## EXTRACTED INFORMATION

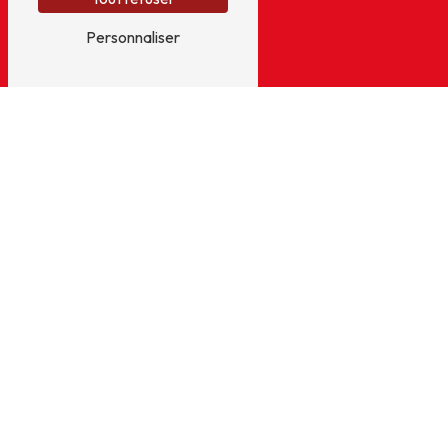
Personnaliser
E-mail
lfservices@outlook.fr
+
−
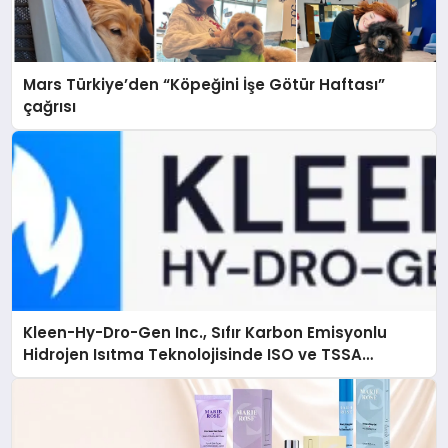
Mars Türkiye’den “Köpeğini İşe Götür Haftası”
çağrısı
Kleen-Hy-Dro-Gen Inc., Sıfır Karbon Emisyonlu
Hidrojen Isıtma Teknolojisinde ISO ve TSSA
Düzenleyici Onaylarını Aldı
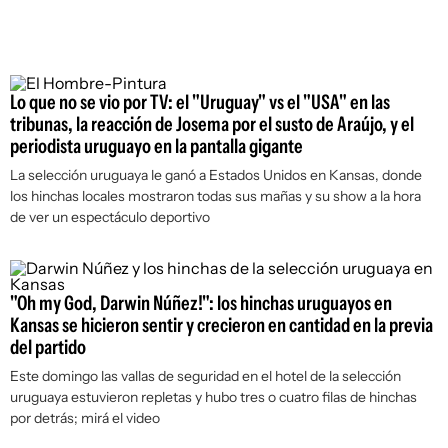
Lo que no se vio por TV: el "Uruguay" vs el "USA" en las
tribunas, la reacción de Josema por el susto de Araújo, y el
periodista uruguayo en la pantalla gigante
La selección uruguaya le ganó a Estados Unidos en Kansas, donde
los hinchas locales mostraron todas sus mañas y su show a la hora
de ver un espectáculo deportivo
"Oh my God, Darwin Núñez!": los hinchas uruguayos en
Kansas se hicieron sentir y crecieron en cantidad en la previa
del partido
Este domingo las vallas de seguridad en el hotel de la selección
uruguaya estuvieron repletas y hubo tres o cuatro filas de hinchas
por detrás; mirá el video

## WRITTEN TASK
For every line of the material that holds the word "uruguaya", make a copy.

## FINAL ANSWER
La selección uruguaya le ganó a Estados Unidos en Kansas, donde
uruguaya estuvieron repletas y hubo tres o cuatro filas de hinchas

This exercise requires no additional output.